It turns out, “BlacKkKlansman” director Spike Lee is the one who informed President Barack Obama of the deadly violence that took place in Charlottesville, Va. last year.

Lee’s latest film, which tackles white nationalism and its poisonous rhetoric, hits theaters Aug. 10, nearly a year to the day after white nationalist groups and counter protestors clashed in Charlottesville.

The events involved the death of 32-year-old Heather Heyer and shone a light on the resurfacing racial tensions in America since the election of President Donald Trump.

The “Unite the Right rally” came just after the halfway point in Trump’s first year in office, and the president later defended the white nationalist groups, saying there were “very fine people on both sides.” Obama, meanwhile, had been vacationing in Martha’s Vineyard, where, according to a Time magazine piece, the former president hadn’t heard about the deadly rally until Lee told him about it on the the 18th hole of a golf course — which happens to be in Lee’s backyard.

From Time:

Lee had spent the morning, like many Americans, glued to the television. After seeing news from the counter-protest, Lee, taking a break from the coverage, went out to the 18th hole, in his backyard, where he saw Obama’s Secret Service agents. Lee says he then walked up to Obama. “I said, Mr. President, did you hear what happened in Charlottesville? He hadn’t.” So Lee told him. “I could see on his face–that shock. It was Aug. 12, year of our Lord, 2017.” (A spokesperson for Obama declined to comment.)

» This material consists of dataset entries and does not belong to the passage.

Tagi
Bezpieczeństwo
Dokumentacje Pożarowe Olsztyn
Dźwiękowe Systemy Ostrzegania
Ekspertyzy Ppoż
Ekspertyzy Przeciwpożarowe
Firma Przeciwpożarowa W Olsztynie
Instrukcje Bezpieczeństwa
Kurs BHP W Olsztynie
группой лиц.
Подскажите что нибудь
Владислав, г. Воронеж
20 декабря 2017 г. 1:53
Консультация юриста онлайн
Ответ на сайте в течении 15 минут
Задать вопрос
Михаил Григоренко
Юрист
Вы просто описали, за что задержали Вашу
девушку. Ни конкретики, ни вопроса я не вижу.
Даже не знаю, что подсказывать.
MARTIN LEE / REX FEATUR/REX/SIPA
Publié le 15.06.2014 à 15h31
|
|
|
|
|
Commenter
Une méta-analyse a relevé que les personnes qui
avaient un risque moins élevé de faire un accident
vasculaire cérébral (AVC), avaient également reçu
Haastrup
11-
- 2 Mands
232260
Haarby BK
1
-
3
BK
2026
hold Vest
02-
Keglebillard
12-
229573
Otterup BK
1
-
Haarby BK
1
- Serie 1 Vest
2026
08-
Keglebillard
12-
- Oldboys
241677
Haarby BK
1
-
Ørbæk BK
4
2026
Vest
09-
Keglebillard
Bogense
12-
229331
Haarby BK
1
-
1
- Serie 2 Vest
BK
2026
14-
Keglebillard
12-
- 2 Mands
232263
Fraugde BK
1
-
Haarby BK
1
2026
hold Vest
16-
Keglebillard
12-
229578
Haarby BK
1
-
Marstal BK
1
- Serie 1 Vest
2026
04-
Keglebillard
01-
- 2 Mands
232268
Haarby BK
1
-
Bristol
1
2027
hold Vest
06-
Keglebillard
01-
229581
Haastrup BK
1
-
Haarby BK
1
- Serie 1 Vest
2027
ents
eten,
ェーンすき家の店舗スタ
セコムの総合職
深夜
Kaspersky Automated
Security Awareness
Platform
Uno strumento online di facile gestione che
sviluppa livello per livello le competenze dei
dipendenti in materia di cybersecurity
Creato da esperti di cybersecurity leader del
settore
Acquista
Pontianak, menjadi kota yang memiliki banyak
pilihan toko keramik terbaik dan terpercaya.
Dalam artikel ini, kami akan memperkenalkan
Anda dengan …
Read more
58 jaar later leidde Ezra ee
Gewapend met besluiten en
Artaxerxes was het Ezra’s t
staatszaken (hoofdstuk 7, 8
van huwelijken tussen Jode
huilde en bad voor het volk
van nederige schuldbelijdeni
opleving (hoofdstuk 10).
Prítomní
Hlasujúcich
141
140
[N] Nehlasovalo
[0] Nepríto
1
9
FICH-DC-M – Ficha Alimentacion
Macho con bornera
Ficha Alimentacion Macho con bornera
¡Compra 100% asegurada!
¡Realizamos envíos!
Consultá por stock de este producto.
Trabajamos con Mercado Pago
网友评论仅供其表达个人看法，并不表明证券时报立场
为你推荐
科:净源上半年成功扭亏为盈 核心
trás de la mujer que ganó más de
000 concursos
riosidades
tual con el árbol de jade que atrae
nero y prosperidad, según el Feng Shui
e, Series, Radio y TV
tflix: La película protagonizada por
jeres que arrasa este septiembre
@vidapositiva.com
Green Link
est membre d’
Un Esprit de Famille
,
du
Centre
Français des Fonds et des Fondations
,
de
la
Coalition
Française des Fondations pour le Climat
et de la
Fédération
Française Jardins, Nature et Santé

Following the rally and violence — and Lee bringing it to his attention — Obama tweeted a response that, at the time, shattered the Twitter record for most likes.

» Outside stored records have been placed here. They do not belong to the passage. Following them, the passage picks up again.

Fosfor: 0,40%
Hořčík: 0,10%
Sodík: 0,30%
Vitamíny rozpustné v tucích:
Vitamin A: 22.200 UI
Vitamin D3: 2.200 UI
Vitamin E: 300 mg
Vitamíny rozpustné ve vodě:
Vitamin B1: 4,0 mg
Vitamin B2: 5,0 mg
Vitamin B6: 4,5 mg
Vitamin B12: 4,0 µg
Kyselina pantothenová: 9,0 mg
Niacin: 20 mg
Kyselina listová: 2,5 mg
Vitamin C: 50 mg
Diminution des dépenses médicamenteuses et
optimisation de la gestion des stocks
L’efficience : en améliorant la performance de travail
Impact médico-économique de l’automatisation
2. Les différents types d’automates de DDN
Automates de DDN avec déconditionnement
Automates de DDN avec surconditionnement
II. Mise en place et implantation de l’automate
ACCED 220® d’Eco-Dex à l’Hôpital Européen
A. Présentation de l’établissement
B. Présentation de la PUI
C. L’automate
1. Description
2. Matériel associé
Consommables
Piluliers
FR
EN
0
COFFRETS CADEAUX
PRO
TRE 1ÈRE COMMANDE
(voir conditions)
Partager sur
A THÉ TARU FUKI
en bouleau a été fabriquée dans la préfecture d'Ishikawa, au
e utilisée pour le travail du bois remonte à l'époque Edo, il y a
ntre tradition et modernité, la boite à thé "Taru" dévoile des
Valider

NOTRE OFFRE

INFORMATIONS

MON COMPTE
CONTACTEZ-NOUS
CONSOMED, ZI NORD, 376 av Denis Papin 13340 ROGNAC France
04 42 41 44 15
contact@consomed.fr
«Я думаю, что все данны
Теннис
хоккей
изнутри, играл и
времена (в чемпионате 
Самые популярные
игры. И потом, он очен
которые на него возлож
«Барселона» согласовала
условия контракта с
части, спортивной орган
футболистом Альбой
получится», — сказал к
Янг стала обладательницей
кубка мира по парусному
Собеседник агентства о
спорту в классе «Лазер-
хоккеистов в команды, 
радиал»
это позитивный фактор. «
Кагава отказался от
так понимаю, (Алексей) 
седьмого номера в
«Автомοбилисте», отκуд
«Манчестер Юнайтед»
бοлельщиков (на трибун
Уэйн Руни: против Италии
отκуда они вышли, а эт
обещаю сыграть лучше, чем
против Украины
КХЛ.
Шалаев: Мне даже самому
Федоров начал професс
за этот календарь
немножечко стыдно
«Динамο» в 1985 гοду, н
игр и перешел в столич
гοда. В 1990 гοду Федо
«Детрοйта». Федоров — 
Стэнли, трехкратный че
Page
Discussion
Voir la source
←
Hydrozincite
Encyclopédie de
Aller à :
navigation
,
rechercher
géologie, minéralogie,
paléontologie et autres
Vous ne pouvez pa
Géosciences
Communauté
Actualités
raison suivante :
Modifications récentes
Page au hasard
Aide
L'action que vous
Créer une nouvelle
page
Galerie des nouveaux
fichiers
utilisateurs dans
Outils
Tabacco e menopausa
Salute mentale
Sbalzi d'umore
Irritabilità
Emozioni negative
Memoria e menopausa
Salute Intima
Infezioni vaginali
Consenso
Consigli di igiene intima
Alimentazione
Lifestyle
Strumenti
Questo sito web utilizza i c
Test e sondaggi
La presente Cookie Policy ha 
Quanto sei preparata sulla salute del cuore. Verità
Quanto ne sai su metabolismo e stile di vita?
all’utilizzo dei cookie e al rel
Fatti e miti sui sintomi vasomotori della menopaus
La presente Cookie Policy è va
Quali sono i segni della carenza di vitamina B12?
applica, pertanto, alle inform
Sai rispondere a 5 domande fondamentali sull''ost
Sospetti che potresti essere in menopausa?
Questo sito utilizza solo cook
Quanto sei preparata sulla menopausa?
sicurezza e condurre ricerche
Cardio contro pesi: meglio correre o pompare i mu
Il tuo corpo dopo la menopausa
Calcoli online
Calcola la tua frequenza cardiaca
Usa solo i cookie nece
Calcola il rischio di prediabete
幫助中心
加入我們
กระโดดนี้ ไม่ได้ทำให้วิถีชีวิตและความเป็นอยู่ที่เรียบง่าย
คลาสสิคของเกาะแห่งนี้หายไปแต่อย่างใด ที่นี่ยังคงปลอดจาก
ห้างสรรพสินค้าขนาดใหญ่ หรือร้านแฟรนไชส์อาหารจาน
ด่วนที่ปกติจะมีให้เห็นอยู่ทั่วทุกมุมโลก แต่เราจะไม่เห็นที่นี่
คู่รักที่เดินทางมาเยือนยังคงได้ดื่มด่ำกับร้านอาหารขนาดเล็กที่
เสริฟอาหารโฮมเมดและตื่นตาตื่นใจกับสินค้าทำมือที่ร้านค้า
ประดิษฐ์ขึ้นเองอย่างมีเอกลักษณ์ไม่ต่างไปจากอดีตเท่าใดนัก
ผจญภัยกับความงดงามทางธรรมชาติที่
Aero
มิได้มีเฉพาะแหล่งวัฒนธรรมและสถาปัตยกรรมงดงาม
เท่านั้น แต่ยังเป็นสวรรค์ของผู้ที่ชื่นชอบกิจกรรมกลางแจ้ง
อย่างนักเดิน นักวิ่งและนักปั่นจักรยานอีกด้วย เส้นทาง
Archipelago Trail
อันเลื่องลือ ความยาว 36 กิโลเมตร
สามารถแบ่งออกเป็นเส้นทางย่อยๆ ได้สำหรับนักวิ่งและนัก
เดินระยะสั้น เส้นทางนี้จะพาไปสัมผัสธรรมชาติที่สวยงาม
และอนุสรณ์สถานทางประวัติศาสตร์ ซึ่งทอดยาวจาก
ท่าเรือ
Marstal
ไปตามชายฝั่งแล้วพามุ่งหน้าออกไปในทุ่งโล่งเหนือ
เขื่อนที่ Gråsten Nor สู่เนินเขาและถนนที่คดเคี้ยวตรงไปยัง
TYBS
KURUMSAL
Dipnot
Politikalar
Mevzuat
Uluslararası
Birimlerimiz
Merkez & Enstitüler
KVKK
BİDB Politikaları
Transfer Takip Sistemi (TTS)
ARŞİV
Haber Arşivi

“BlacKkKlansman,” which stars John David Washington, Adam Driver and Topher Grace as Ku Klux Klan Grandwizard David Duke, has gotten rave reviews, with a current Rotten Tomatoes score of 97 percent. The film, based on a true story, won Lee the Grand Prix prize at Cannes Film Festival in May.

The film centers on Ron Stallworth, a black police detective in 1970s Colorado who infiltrated the ranks of and investigated the Ku Klux Klan. (It’s based on Stallworth’s book of the same name.) Its timing and its release — tied to the Charlottesville anniversary — is no coincidence as the film includes footage of Heyer in the rally.

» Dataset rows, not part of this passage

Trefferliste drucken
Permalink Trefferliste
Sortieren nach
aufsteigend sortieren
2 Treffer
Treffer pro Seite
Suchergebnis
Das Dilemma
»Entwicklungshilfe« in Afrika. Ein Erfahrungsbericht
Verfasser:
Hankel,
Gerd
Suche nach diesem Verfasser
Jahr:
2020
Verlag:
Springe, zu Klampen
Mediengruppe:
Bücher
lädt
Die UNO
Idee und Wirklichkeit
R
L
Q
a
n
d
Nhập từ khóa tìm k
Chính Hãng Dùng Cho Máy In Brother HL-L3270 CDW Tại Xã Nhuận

TheWrap’s Steve Pond called the film “quintessential Spike Lee, impassioned and messy and vital as anything he’s done in decades.”

“BlacKkKlansman” is Spike Lee standing up and showing that dammit, he’s still Spike Lee. Which is to say, it’s a crazy story fueled by righteous anger but also leavened by humor — and if it overreaches at times, gets preachy at others and sometimes threatens to go off the rails altogether, it’s also one hell of a ride.